Types of interactions in chemistry

The types of chemical bonds can be represented in the form of the following table:

Ionic bond characteristic

Chemical interaction that is formed due to attraction of ions having different charges is called ionic. This happens if the atoms bonded have a significant difference in electronegativity (that is, the ability to attract electrons) and the electron pair goes to a more electronegative element. The result of such a transition of electrons from one atom to another is the formation of charged particles - ions. Attraction arises between them.

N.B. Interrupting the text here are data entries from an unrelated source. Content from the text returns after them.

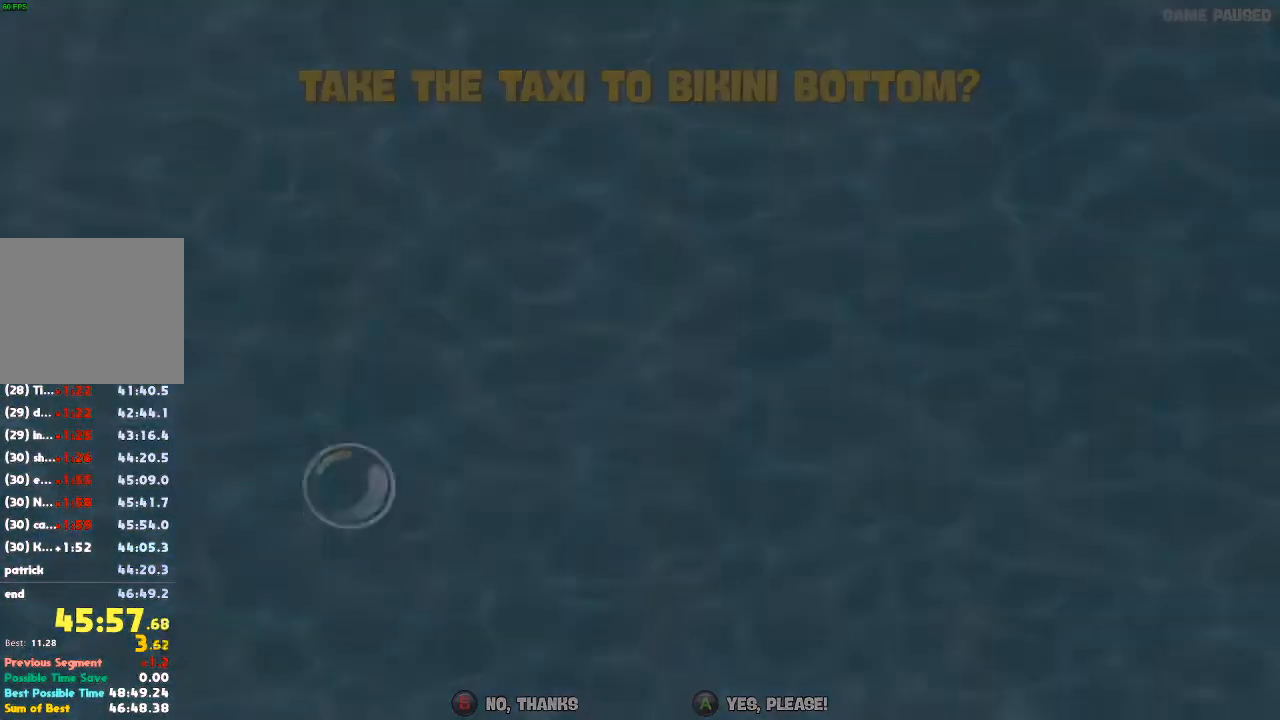
Gameplay with a controller (Xbox layout); each line is a JSON object with the inputs held at the frame after it. "events" lists button and stick changes between this image and that frame as [ms after this image, input, new state], when the widget could be followed in between. Not read: L3 R2 R3.
{"buttons": [], "left_stick": "center", "right_stick": "center", "events": []}
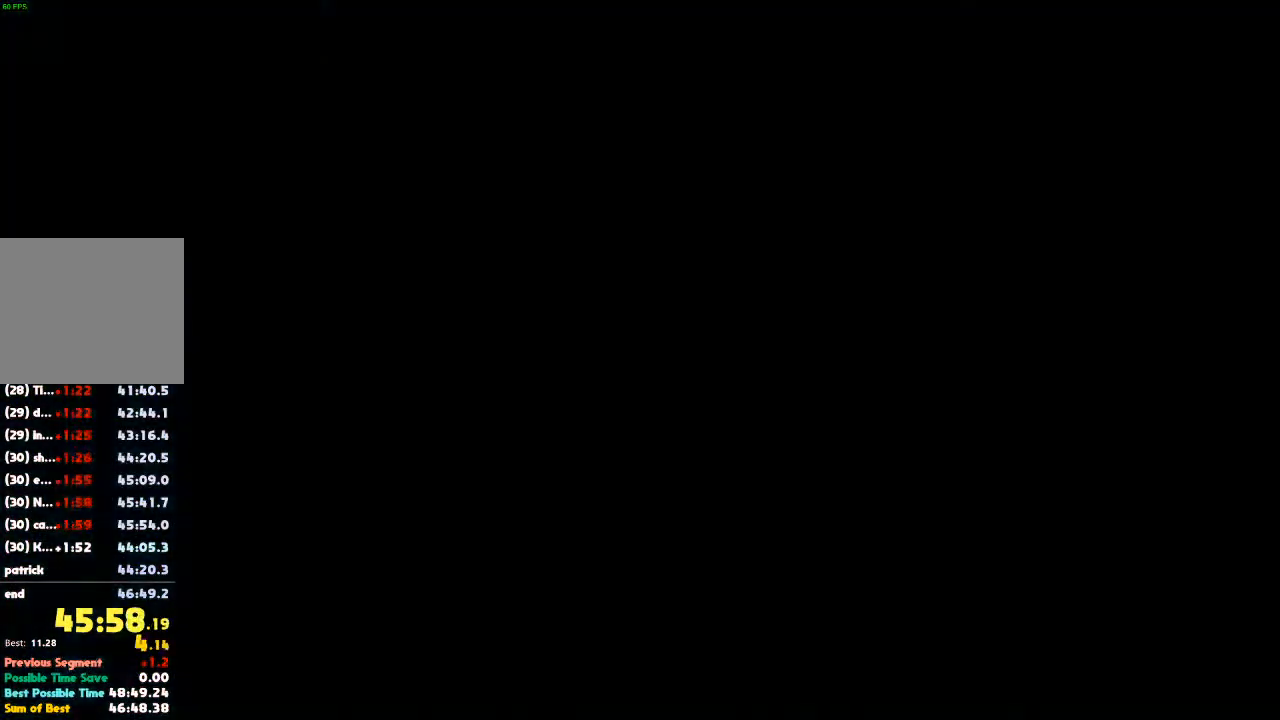
{"buttons": [], "left_stick": "center", "right_stick": "center", "events": []}
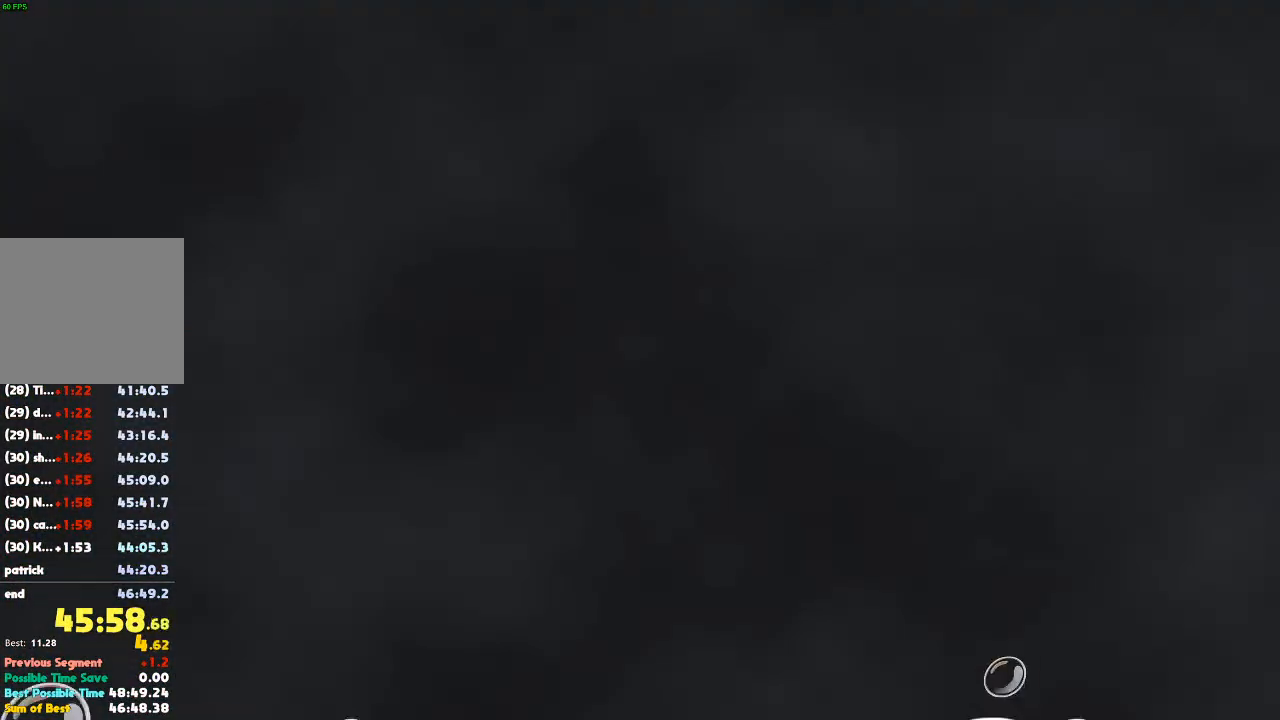
{"buttons": [], "left_stick": "center", "right_stick": "center", "events": [[267, "DPAD_DOWN", "down"], [333, "DPAD_DOWN", "up"]]}
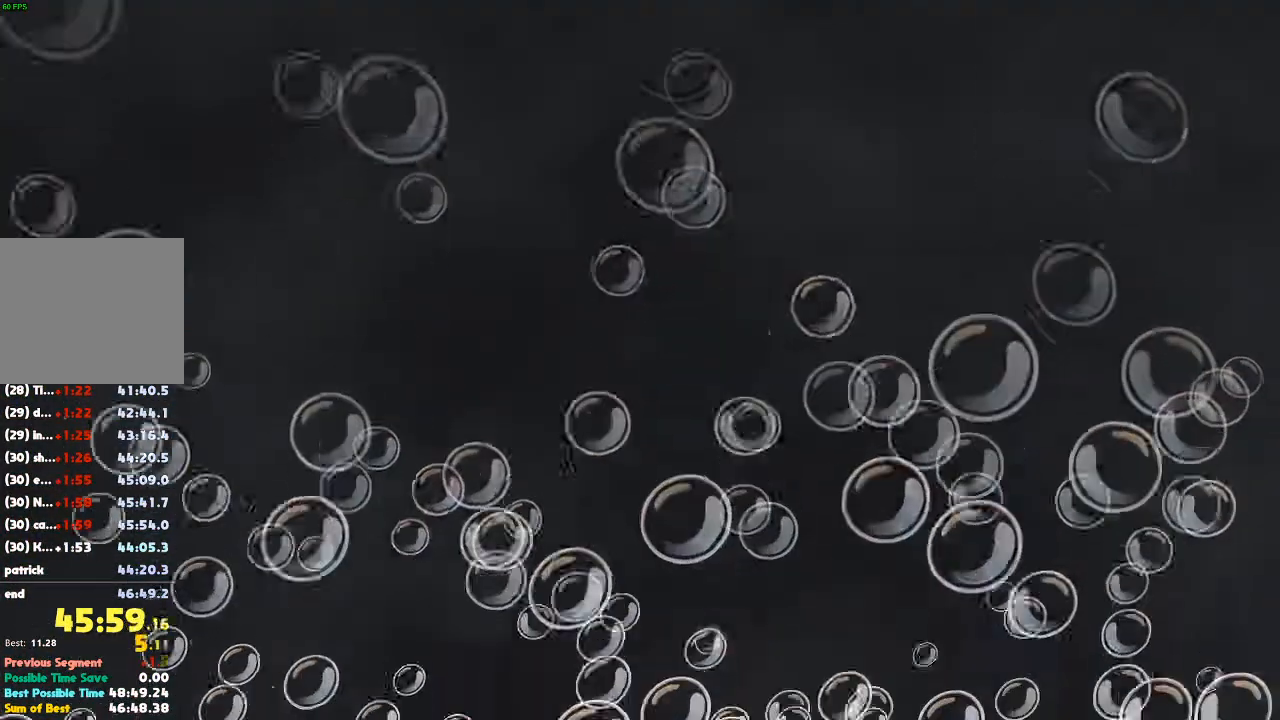
{"buttons": [], "left_stick": "center", "right_stick": "center", "events": []}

The smallest electronegativity indicators have typical metals, and the largest are typical non-metals. Ions are thus formed by interactions between typical metals and typical non-metals.

Metal atoms become positively charged ions (cations), donating electrons to external electronic levels, and non-metals take electrons, thus turning into negatively charged ions (anions).

Atoms move into a more stable energy state, completing their electronic configurations.

The ionic bond is non-directional and non-saturable, since the electrostatic interaction occurs in all directions, respectively, the ion can attract ions of the opposite sign in all directions.

The arrangement of the ions is such that around each there is a certain number of oppositely charged ions. The concept of "molecule" for ionic compounds doesn't make sense.

Examples of education

The formation of a bond in sodium chloride (nacl) is due to the transfer of an electron from the Na atom to the Cl atom with the formation of the corresponding ions:

Na 0 - 1 e = Na + (cation)

Cl 0 + 1 e = Cl - (anion)

In sodium chloride, there are six chlorine anions around the sodium cations, and around each chlorine ion there are six sodium ions.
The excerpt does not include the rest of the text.